Dabei gilt es die Fehler der schwarzgelben Vorgängerregierung zu korrigieren, die aus falsch verstandener Loyalität gegenüber den Funktionären der Ärzteschaft zwischen halbherzigen Vorschlägen lavierte. Ziel müssen praxistaugliche Regelungen sein, die einerseits so weit gefasst sind, dass das häufig schwer nachweisbare korruptive Zusammenwirken wirksam und unabhängig von gesetzlicher oder privater Krankenversicherungstätigkeit verfolgt werden kann. Andererseits muss das Strafrecht so klar gefasst werden, dass die Akteure im Gesundheitswesen voraussehen können, ob ein Verhalten strafbar ist, und gewünschte, dem Patienten dienende Kooperationen nicht ausgebremst werden.
Es geht dabei nicht um einen Generalverdacht gegen Leistungserbringer, sondern allein darum, das Patientenwohl sicherzustellen.
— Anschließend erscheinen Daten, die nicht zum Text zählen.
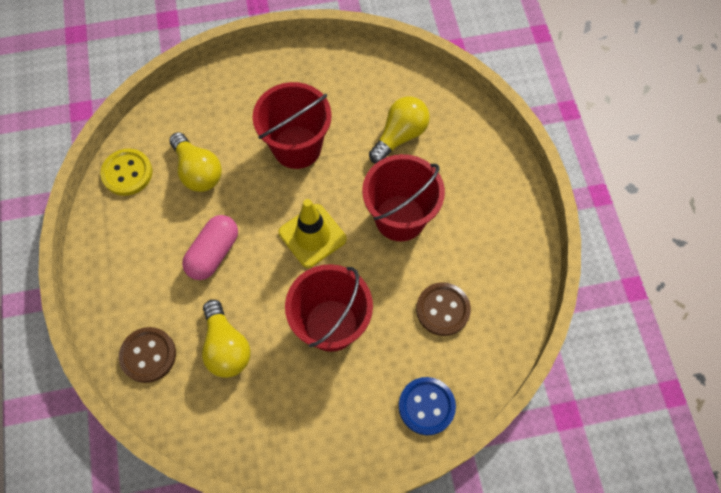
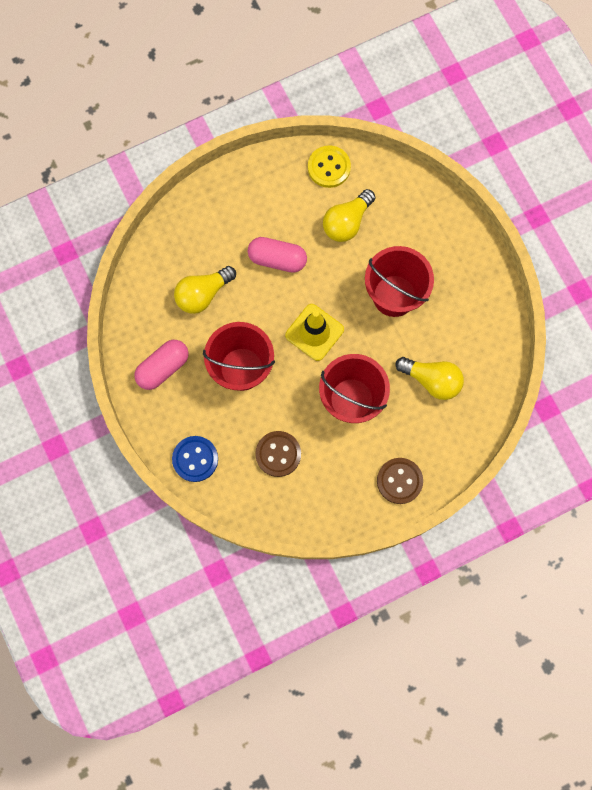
camera: 75 degrees right, 10 degrees up
(148, 355) = (182, 239): brown button -> brown button (399, 481)
(303, 418) = (163, 368): none -> pink capsule

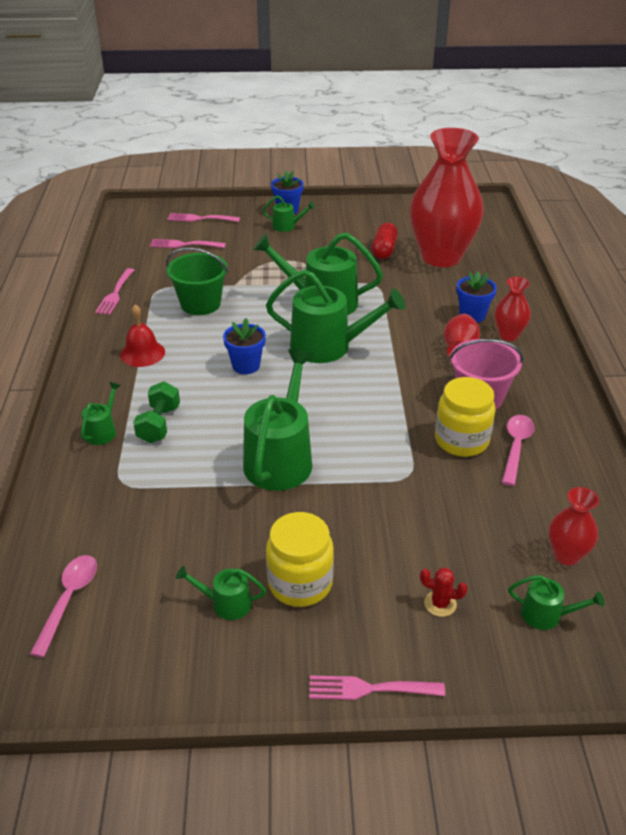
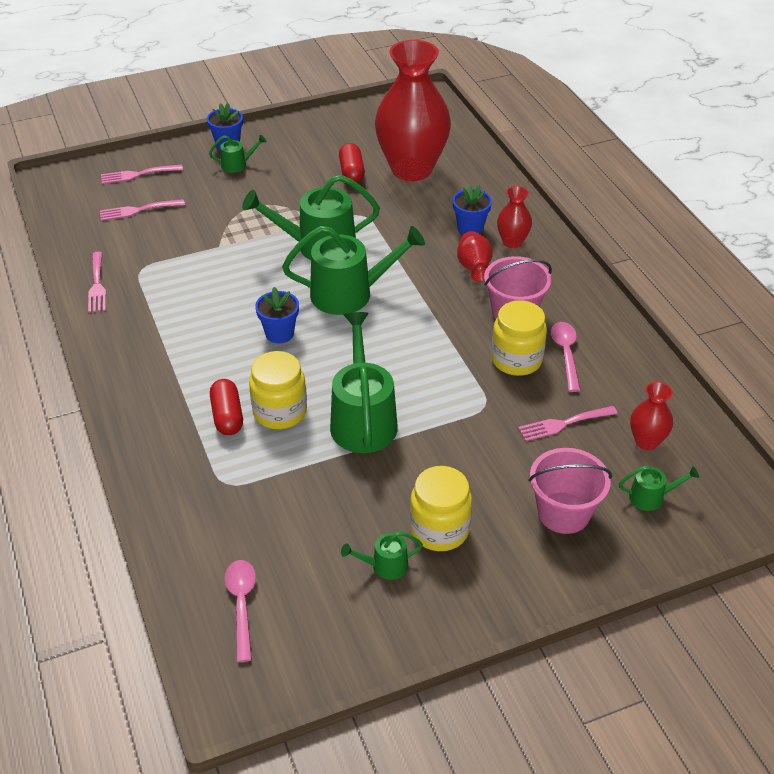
camera: 20 degrees left, 5 degrees up
(102, 431) = (175, 437): green watering can -> none
(142, 353) = (166, 345): red bell -> none
(159, 424) = (227, 416): green dumbbell -> red capsule
(200, 304) = (195, 276): green bucket -> none
(207, 432) = (280, 412): none -> yellow jar
(369, 689) = (539, 600): pink fork -> pink fork (563, 424)
(440, 604) = (563, 513): red cactus -> pink bucket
Gleichzeitig schützt die Sanktionierung korruptiven Verhaltens das Interesse der Versicherten an einem wirtschaftlichen Einsatz ihrer Beiträge sowie das Interesse der Leistungserbringer an einem fairen Wettbewerb.
Um Korruption im Gesundheitswesen wirksam und auf allen Ebenen zu bekämpfen, sind überdies weitere Maßnahmen erforderlich, die wir in unserem Antrag skizziert haben. Insbesondere bedarf es mehr Transparenz über ökonomische Verflechtungen der am Gesundheitswesen beteiligten Akteure. Nach dem Vorbild des amerikanischen „Physician Payment Sunshine Act“ sollten alle Leistungserbringer im Gesundheitswesen, Hersteller sowie Hilfsmittelerbringer zur regelmäßigen Veröffentlichung von Daten über die Zahlung von Zuwendungen sowohl auf Geber- als auch auf Nehmerseite verpflichtet werden.
Zudem müssen Arbeitnehmer, die Hinweise zum Fehlverhalten im Gesundheitswesen an die zuständigen Stellen geben, vor negativen arbeitsrechtlichen Konsequenzen geschützt werden (Hinweisgeber-Schutz). Das Ziel verantwortungsvoller Hinweisgeber ist es, Transparenz und Publizität über bestehende interne, riskante, gefährliche oder korrupte Entwicklungen herzustellen, um diese damit beheben zu lassen. Trotz des großen öffentlichen Interesses an diesen Informationen drohen den Mitarbeitern in der Folge oft arbeitsrechtliche Konsequenzen. Die Rechtsprechung ist hier zu vage, so dass für die Handelnden oft Rechtsunsicherheit besteht. Hier müssen klare gesetzliche Regelungen zum Schutz der Informanten getroffen werden.